There are no actual update anomalies with a rectangular representation of squares, because assignments to pseudovariables always assign a distinct value to the underlying variable.  There is no requirement that any possrep is an orthogonal basis; if you have a user-defined type DATE and the assignment D := DATE(2019, 10, 30), then THE_MONTH(D) := 2 ought to provoke an exception.  By the same token, if S is of type SQUARE, then THE_LENGTH(S) := 10 will mean that the value of THE_WIDTH(S) will also be 10 henceforth.  That is no anomaly, but a plain geometrical fact.

Quote from johnwcowan on November 3, 2019, 7:03 pm

There are no actual update anomalies with a rectangular representation of squares, because assignments to pseudovariables always assign a distinct value to the underlying variable.  There is no requirement that any possrep is an orthogonal basis; if you have a user-defined type DATE and the assignment D := DATE(2019, 10, 30), then THE_MONTH(D) := 2 ought to provoke an exception.  By the same token, if S is of type SQUARE, then THE_LENGTH(S) := 10 will mean that the value of THE_WIDTH(S) will also be 10 henceforth.  That is no anomaly, but a plain geometrical fact.

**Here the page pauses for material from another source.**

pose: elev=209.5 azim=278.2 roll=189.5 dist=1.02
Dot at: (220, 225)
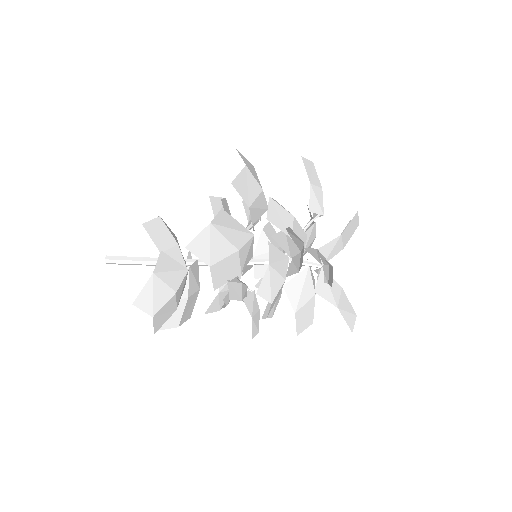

You are supposing that because that's the solution you might intuitively choose and you think the entire world thinks just the same.  Stop.

Your approach introduces updates that expose side-effects and TTM does not want that.  That's why (if my memory still serves me well) the TTM IM option is to let the compile-time type exception happen (of assigning a value from an expression of declared type RECTANGLE (*) to a SQUARE variable).  Meaning the pseudovariables of the proper supertypes are essentially simply unavailable.  Meaning you can only write THE_SIDE(S) := 10 (with the appropriate effect on LENGTH and WIDTH) but not THE_LENGTH(S) := 10.

(*) that expression being RECTANGLE(10, THE_WIDTH(S)).  If the programmer wrote it like that, he'd have to add a cast for it to compile, and now he's exposed to runtime type exceptions.  But the pseudovariable assignment syntax does not lend itself easily to including a cast.

Author of SIRA_PRISE
Quote from Erwin on November 4, 2019, 11:50 am

Your approach introduces updates that expose side-effects and TTM does not want that.

As I said, there are no updates and no side effects.  You may not like the idea of implementing squares with separate LENGTH and WIDTH fields, but there's nothing inconsistent about it.  If you use a SQUARE(10,12) selector, you get a run-time exception similar to the exception you get from 1/0.  If you assign SQUARE(10,10) to a variable V, then THE_LENGTH(V) := 15 assigns a new value (not an updated value; there is no such thing in TTM, only updated variables) that is = to the selector SQUARE(15, 15).  All this is exactly what logic demands.

Now it's easy to see that SQUARE implemented like this is a subtype of RECTANGLE implemented in the same way.  If RECTANGLEin TTM had mutable instances as java.awt.Rectangle does, it would be another story due to contravariance.  "If it was so, it might be; and if it were so, it would be; but as it isn't, it ain't. That's logic."

That's why (if my memory still serves me well) the TTM IM option is to let the compile-time type exception happen (of assigning a value from an expression of declared type RECTANGLE (*) to a SQUARE variable).

Certainly.  A variable of declared type SQUARE can only hold a square or a subtype; it can't possibly hold a supertype.

Meaning the pseudovariables of the proper supertypes are essentially simply unavailable.  Meaning you can only write THE_SIDE(S) := 10 (with the appropriate effect on LENGTH and WIDTH) but not THE_LENGTH(S) := 10.

That's true if you decide to specify a possrep for SQUARE whose only component is SIDE.  My point is that that is a choice and there are other choices.